Julian Paul Assange the Australian publisher, writer and internet activist, is awaiting his fate in England where he gave himself up to the police in connection with sexual assault charges issued in Sweden.

The United States and democratic Europe are determined to break his back and shut his mouth forever.

Mr Assange is best known for being the spokesman and editor in chief of WikiLeaks, a whistleblower website. The publication of thousands of documents on the war in Iraq and Afghanistan have embarrassed and angered US politicians and its allies. The documents also exposed the fact that not all is quiet on the western front.

It all started when Private Bradley Manning managed to defeat the Pentagon security system, using little more than a Lady Gaga CD and a portable computer memory stick.

He apparently sent the information he downloaded to WikiLeaks, which, in turn, shared it with other media around the world including The New York Times. WikiLeaks also published the downloaded cables on its website.

The messages released by WikiLeaks have and will continue to embarrass many politicians. But in my view embarrassment and discomfort are a small price to pay for a healthier democracy.

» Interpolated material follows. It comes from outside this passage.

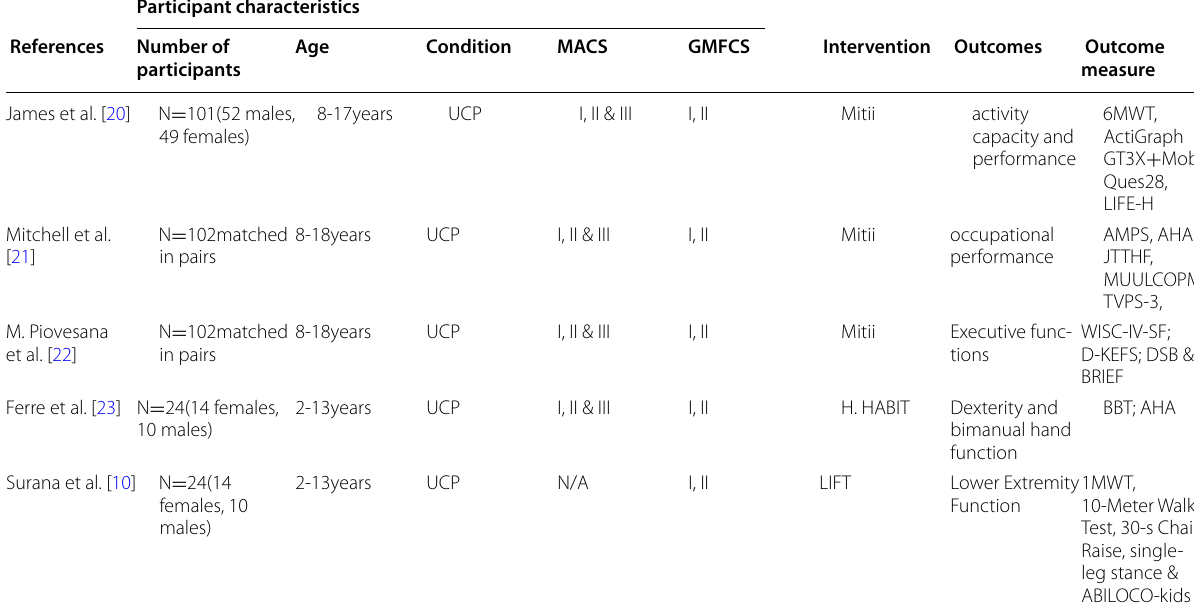
Table 2 Characteristics of the included studies Participant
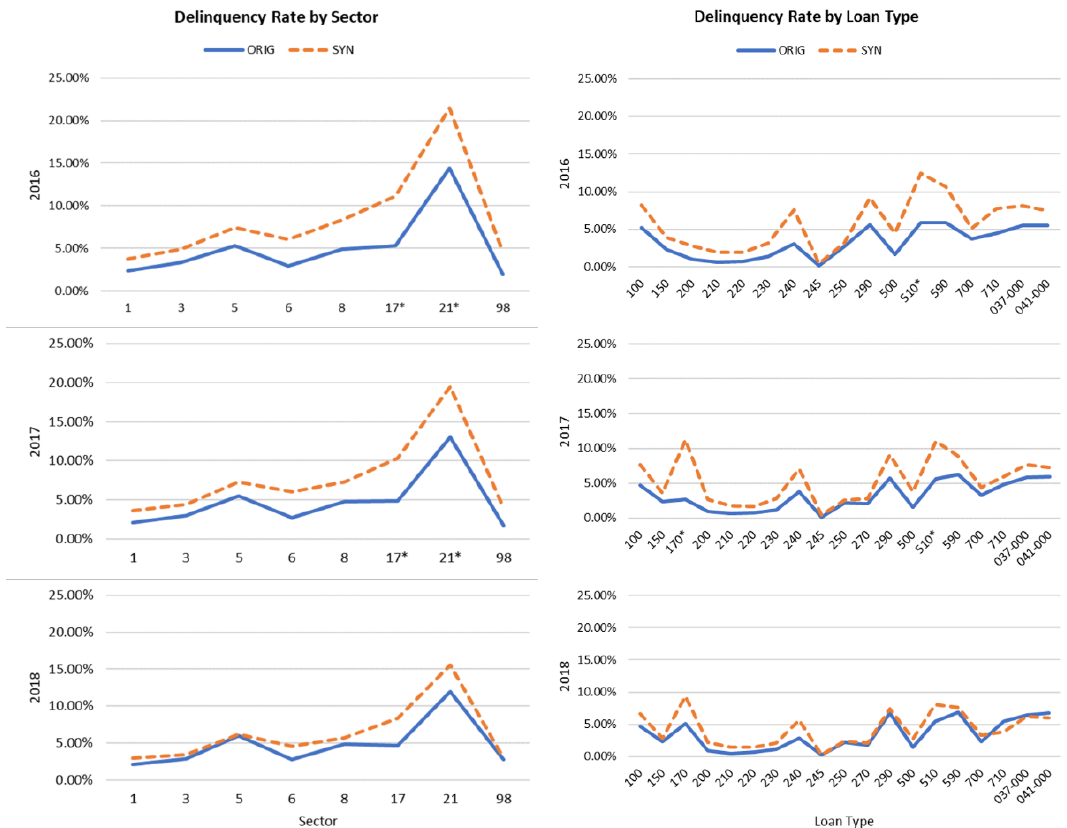
Figure 7. Delinquency rate by SECTOR ID and Loan Type at the end of each year from 2016~2018. (* indicates over the 5%-point difference between original and synthetic dataset).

‘”Information is the currency of democracy,” according to US President Thomas Jefferson, who was the principal author of the declaration of Independence. I would add that information is the lifeblood of democracy.

Transparency and accountability are essential elements of good governance. Witness the secrecy surrounding the power station saga in Malta, which has embarrassed even the most loyal supporters of the Nationalist Party.

In 2008, the Association of Government Accountants commissioned a study by Harris, the famous research and poll group. The findings, published in the same year, concluded ‘’that a lack of government transparency and accountability undermines democracy and gives rise to cynicisms and mistrust’’.

On December 7, before he was remanded in custody (prior to be granted bail), Mr Assange wrote an article The Australian newspaper entitled The Truth Will Always Win.

I am not able to reproduce the whole article. However, I honestly urge readers to go through this brilliant article by Mr Assange. It is a jewel of an article that should terrify those who, like me, value freedom and democracy.

What he wrote should also serve as an eye-opener to us Maltese who today have the misfortune of having a government whose ministers are more willing to hide the truth than to reveal it.

This is what Mr Assange wrote:

‘’I grew up in a Queensland country town where people spoke their minds bluntly. They distrusted big government as something that could be corrupted if not watched carefully. The dark days of corruption in the Queensland government before the Fitzgerald inquiry are testimony to what happens when the politicians gag the media from reporting the truth.

‘’These things have stayed with me. WikiLeaks was created around these core values. The idea, conceived in Australia, was to use internet technologies in new ways to report the truth.’’

He continues:

“Democratic societies need a strong media and WikiLeaks is part of that media. The media helps keep government honest. WikiLeaks has revealed some hard truths about the Iraq and Afghan wars and broken stories about corporate corruption...’’

“WikiLeaks is not the only publisher of cables sent by US embassies. Other media outlets, including Britain’s The Guardian, The New York Times, El Pais in Spain and Der Spiegel in Germany have published the same redacted cables.

“Yet, it is WikiLeaks, as the co-coordinator of these other groups, that has copped the most vicious attacks and accusations from the US government and its acolytes. I have been accused of treason, even though I am an Australian, not a US, citizen. There have been dozens of serious calls in the US for me to be ‘taken out’ by US special forces. Sarah Palin says I should be ‘hunted down like Osama bin Laden’, a Republican Bill sits before the US Senate seeking to have me declared a ‘transnational threat’ and disposed of accordingly. An adviser to the Canadian Prime Minister’s office has called on national television for me to be assassinated. An American blogger has called for my 20-year-old son, here in Australia, to be kidnapped and harmed for no other reason than to get at me.”

Mr Assange concludes his article thus:

“In its landmark ruling in the Pentagon Papers case, the US Supreme Court said ‘only a free and unrestrained press can effectively expose deception in government’. The swirling storm around WikiLeaks today reinforces the need to defend the right of all media to reveal the truth’.”